# Insurance with endorsement



## benjy (23 May 2006)

My son was disqualified from driving almost 18 months ago. He is currently applying to have his license back. My question is: Are there any insurance companies out there that will insure someone who has an endorsement on their license, or must he wait until 5 years have elapsed?


----------



## CCOVICH (23 May 2006)

Try XS Direct, available through www.123.ie

Make sure to read the small print.  If you search this site for "XS Direct" you will find more details.


----------



## Jonathan H (24 May 2006)

I work in  and we quote for drivers with endorsements - you can't get a quote online but if you want to sent me his details I'll try and help him out


----------



## abbie (24 May 2006)

Try Goggin Insurance on Lower Dorset Street - you'll get the number on www.goldenpages.ie


----------



## Ravima (24 May 2006)

whoever insured him pre conviction will have to give him a quotation. Most other companies might consider if they are given all facts, such as nature of conviction and circumstances in which it was incurred. if as a result of an accident, it iw worse than if at a checkpoint etc.


----------



## danielle (23 Jun 2006)

Ive currently lost my licence for DUI and want to apply for it back but I need a letter from an insurance company who are willing to insure me stating that they have been made aware of my conviction. None of the companies i have approached are willing to issue a letter!!! I can get quotes from brokers - but not the insurance agents themselves


----------



## Ravima (23 Jun 2006)

who were you insured with at the time of the conviction? That company MUST give  you a quotation. If not, write to the Chief Executive and thereafter if still no satisfaction, to the Insurance Ombudsman. 
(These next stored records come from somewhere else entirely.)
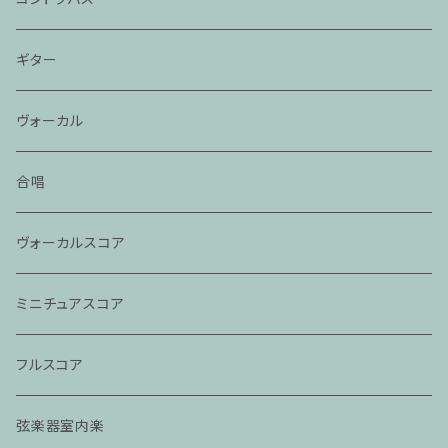
ギター
ヴォーカル
合唱
ヴォーカルスコア
ミニチュアスコア
フルスコア
弦楽器室内楽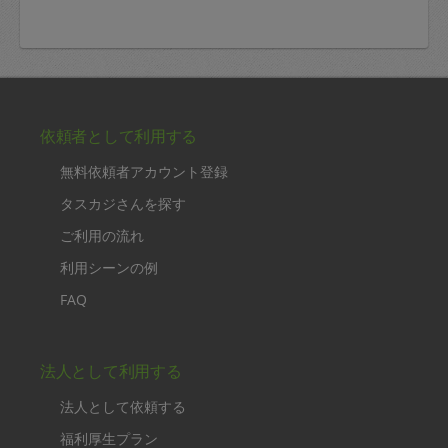
依頼者として利用する
無料依頼者アカウント登録
タスカジさんを探す
ご利用の流れ
利用シーンの例
FAQ
法人として利用する
法人として依頼する
福利厚生プラン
You are looking a ta loading being put on your quotation because of your conviction. that wil ldepend on the level of intoxication and the circumstances of the conviction. If slightly over the limit and not involved in an accident or any other driving charge, then the loading shoudl not be as high as if you were very much over the limit and had an accident.

Good luck.


----------



## SamD (3 Jul 2006)

Hi, there are companies that will quote for your son. How old is he and what kind of driving experience does he have?


----------



## Ravima (9 Jul 2006)

all of us do things in life that we later regret. Anyone who loses a licence can appeal to the judge to have it restored. Applicant must present himself/herself in court and make their case.


----------



## bond-007 (10 Jul 2006)

And make sure you have your essay on the dangers of drink done too and make sure you complete an alcohol awarness course.


----------



## CCOVICH (11 Jul 2006)

This thread is not in _Letting off Steam_, so let's stick to facts on topic please.

I have removed/edited certain posts.


----------